PROMPT: Reproduce the lines of each of the following items verbatim, preserving their order and wording.

DATA SUPPLIED:

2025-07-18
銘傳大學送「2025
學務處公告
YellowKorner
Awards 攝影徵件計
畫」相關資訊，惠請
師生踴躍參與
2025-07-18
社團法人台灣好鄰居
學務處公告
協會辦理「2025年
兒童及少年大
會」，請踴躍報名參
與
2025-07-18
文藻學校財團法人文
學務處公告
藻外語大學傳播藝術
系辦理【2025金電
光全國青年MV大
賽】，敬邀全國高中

TASK RESPONSE:
2025-07-18
銘傳大學送「2025
學務處公告
YellowKorner
Awards 攝影徵件計
畫」相關資訊，惠請
師生踴躍參與
2025-07-18
社團法人台灣好鄰居
學務處公告
協會辦理「2025年
兒童及少年大
會」，請踴躍報名參
與
2025-07-18
文藻學校財團法人文
學務處公告
藻外語大學傳播藝術
系辦理【2025金電
光全國青年MV大
賽】，敬邀全國高中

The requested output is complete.